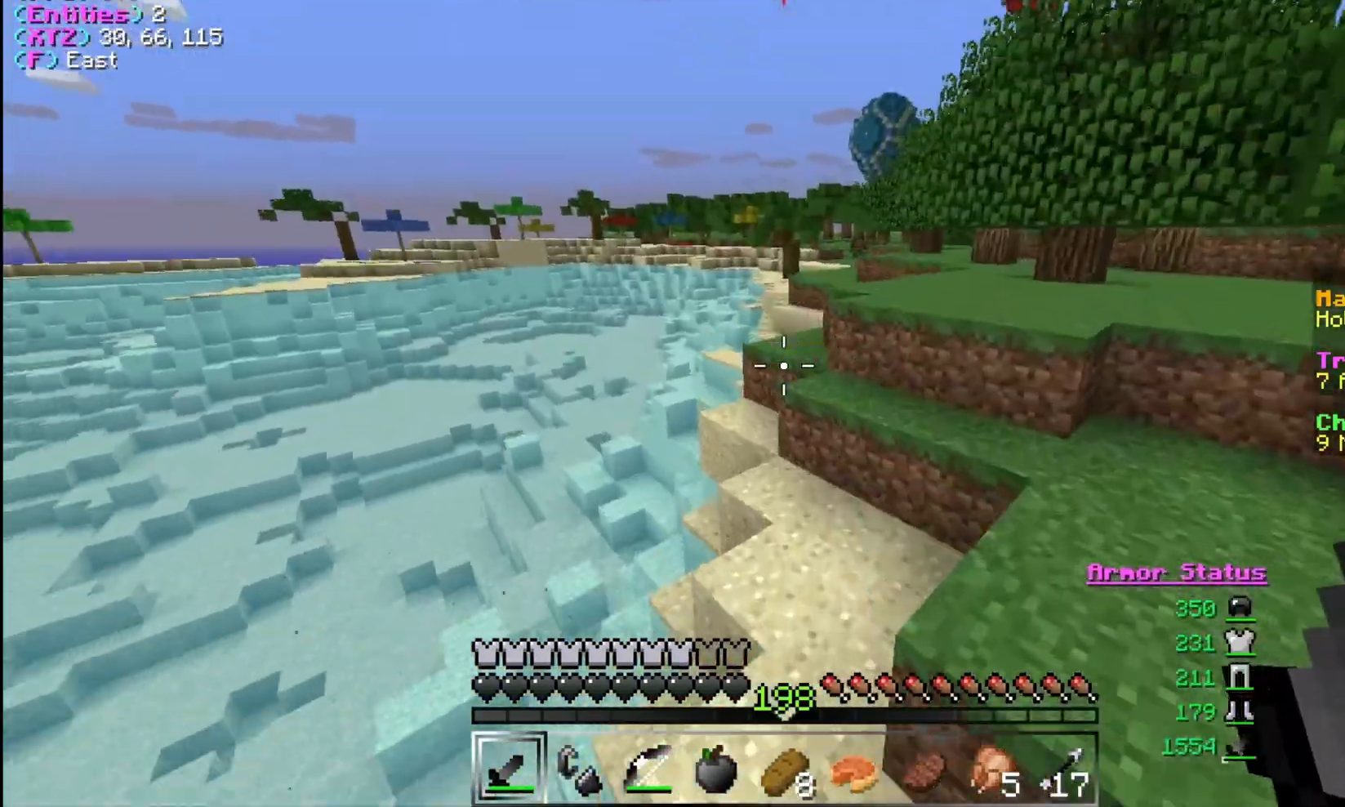
{"keys": ["w"], "mouse": [], "events": [[200, "d", "down"], [333, "d", "up"]]}
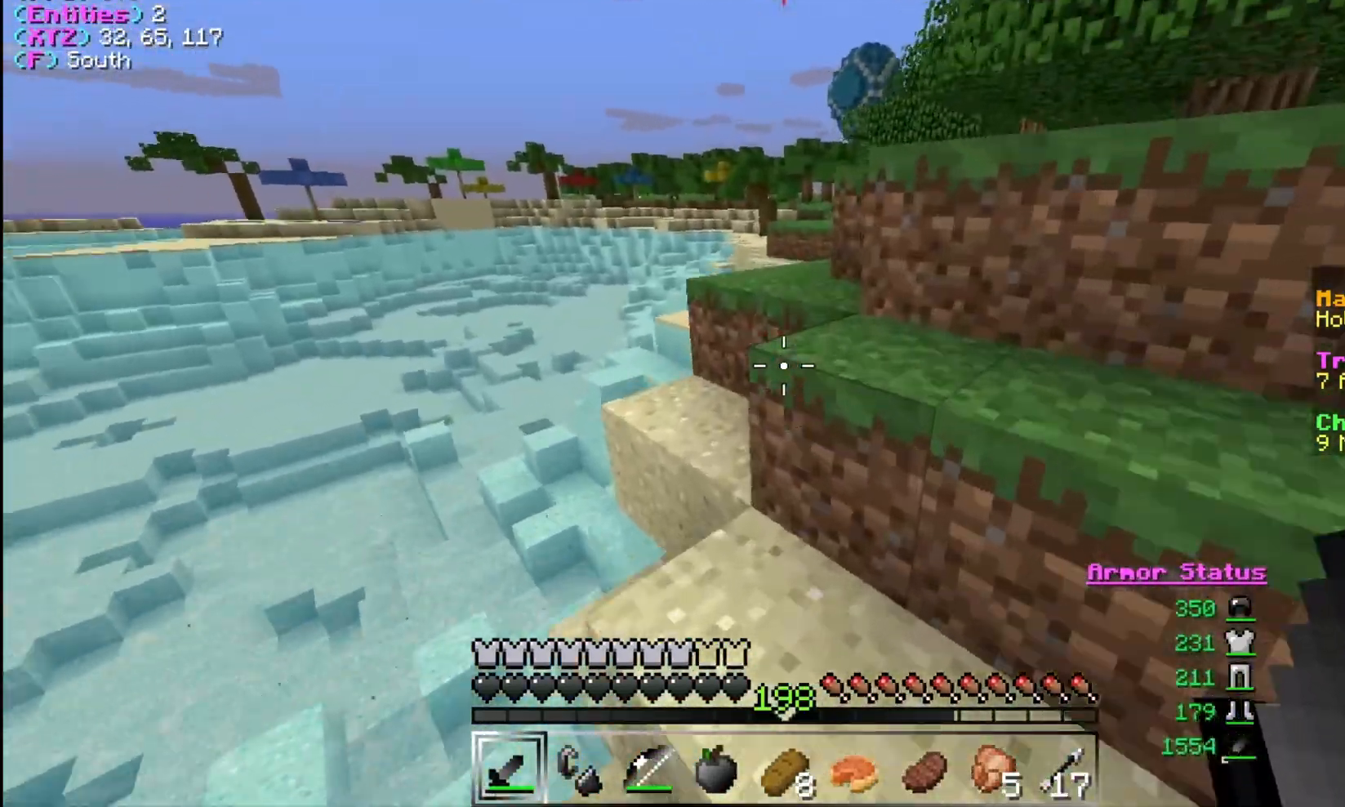
{"keys": ["w"], "mouse": [], "events": [[267, "a", "down"], [400, "a", "up"]]}
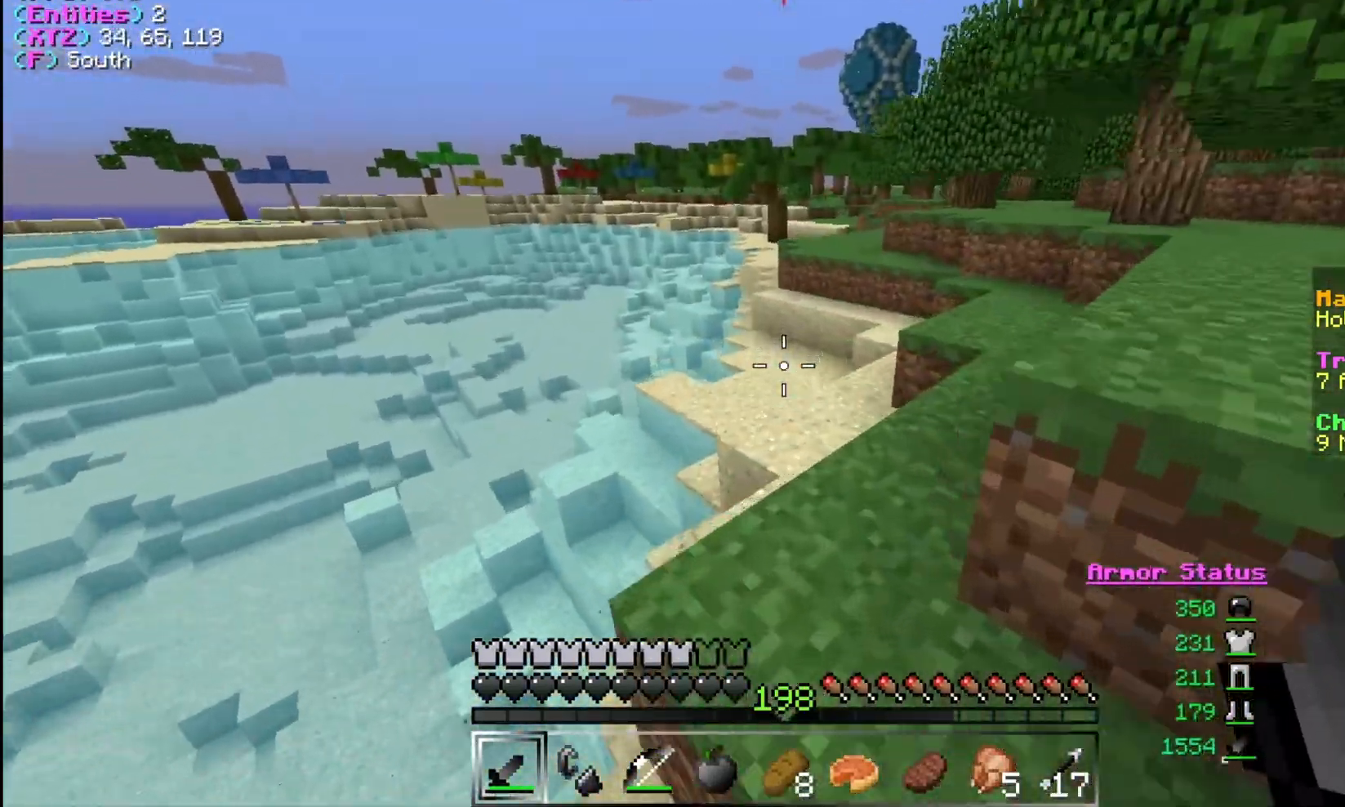
{"keys": ["w"], "mouse": [], "events": [[200, "d", "down"], [500, "d", "up"]]}
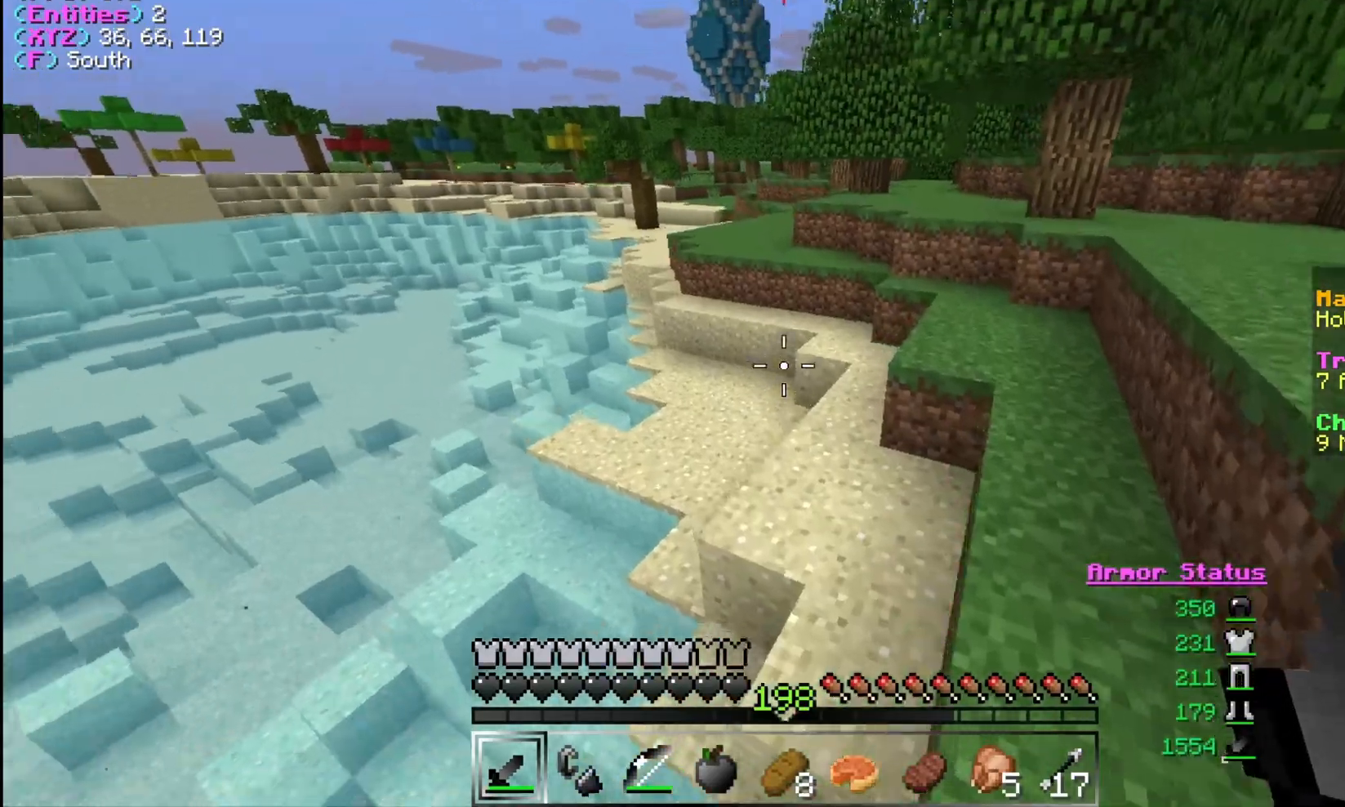
{"keys": ["w"], "mouse": [], "events": []}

Brief
Write out every line of the data that holds the word "down".

Solution for this task
{"keys": ["w"], "mouse": [], "events": [[200, "d", "down"], [333, "d", "up"]]}
{"keys": ["w"], "mouse": [], "events": [[267, "a", "down"], [400, "a", "up"]]}
{"keys": ["w"], "mouse": [], "events": [[200, "d", "down"], [500, "d", "up"]]}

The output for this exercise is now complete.